- [Input material]:
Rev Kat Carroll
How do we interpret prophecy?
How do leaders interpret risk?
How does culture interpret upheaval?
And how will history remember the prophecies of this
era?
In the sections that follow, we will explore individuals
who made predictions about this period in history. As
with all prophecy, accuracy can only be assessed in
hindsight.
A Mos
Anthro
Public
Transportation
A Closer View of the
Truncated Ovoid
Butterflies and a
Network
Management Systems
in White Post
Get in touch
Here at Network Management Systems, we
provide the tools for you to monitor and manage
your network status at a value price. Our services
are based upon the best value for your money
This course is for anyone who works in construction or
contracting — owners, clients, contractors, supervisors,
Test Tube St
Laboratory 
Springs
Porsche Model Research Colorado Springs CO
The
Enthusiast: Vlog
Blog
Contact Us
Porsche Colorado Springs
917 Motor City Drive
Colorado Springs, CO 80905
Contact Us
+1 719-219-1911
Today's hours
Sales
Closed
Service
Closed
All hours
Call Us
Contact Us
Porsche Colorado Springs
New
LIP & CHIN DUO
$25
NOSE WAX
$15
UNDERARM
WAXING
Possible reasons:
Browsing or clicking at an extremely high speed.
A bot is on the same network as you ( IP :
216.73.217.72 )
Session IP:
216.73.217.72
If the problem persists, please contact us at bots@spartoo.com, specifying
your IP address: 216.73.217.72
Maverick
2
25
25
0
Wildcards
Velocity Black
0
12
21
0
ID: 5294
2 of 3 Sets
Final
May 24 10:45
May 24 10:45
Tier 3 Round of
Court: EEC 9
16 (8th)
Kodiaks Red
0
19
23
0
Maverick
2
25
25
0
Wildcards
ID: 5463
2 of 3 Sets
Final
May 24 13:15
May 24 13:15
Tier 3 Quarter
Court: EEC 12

- [What to work on]: Print every one of the lines above again, word for word and in the same order.

- [Exercise response]:
Rev Kat Carroll
How do we interpret prophecy?
How do leaders interpret risk?
How does culture interpret upheaval?
And how will history remember the prophecies of this
era?
In the sections that follow, we will explore individuals
who made predictions about this period in history. As
with all prophecy, accuracy can only be assessed in
hindsight.
A Mos
Anthro
Public
Transportation
A Closer View of the
Truncated Ovoid
Butterflies and a
Network
Management Systems
in White Post
Get in touch
Here at Network Management Systems, we
provide the tools for you to monitor and manage
your network status at a value price. Our services
are based upon the best value for your money
This course is for anyone who works in construction or
contracting — owners, clients, contractors, supervisors,
Test Tube St
Laboratory 
Springs
Porsche Model Research Colorado Springs CO
The
Enthusiast: Vlog
Blog
Contact Us
Porsche Colorado Springs
917 Motor City Drive
Colorado Springs, CO 80905
Contact Us
+1 719-219-1911
Today's hours
Sales
Closed
Service
Closed
All hours
Call Us
Contact Us
Porsche Colorado Springs
New
LIP & CHIN DUO
$25
NOSE WAX
$15
UNDERARM
WAXING
Possible reasons:
Browsing or clicking at an extremely high speed.
A bot is on the same network as you ( IP :
216.73.217.72 )
Session IP:
216.73.217.72
If the problem persists, please contact us at bots@spartoo.com, specifying
your IP address: 216.73.217.72
Maverick
2
25
25
0
Wildcards
Velocity Black
0
12
21
0
ID: 5294
2 of 3 Sets
Final
May 24 10:45
May 24 10:45
Tier 3 Round of
Court: EEC 9
16 (8th)
Kodiaks Red
0
19
23
0
Maverick
2
25
25
0
Wildcards
ID: 5463
2 of 3 Sets
Final
May 24 13:15
May 24 13:15
Tier 3 Quarter
Court: EEC 12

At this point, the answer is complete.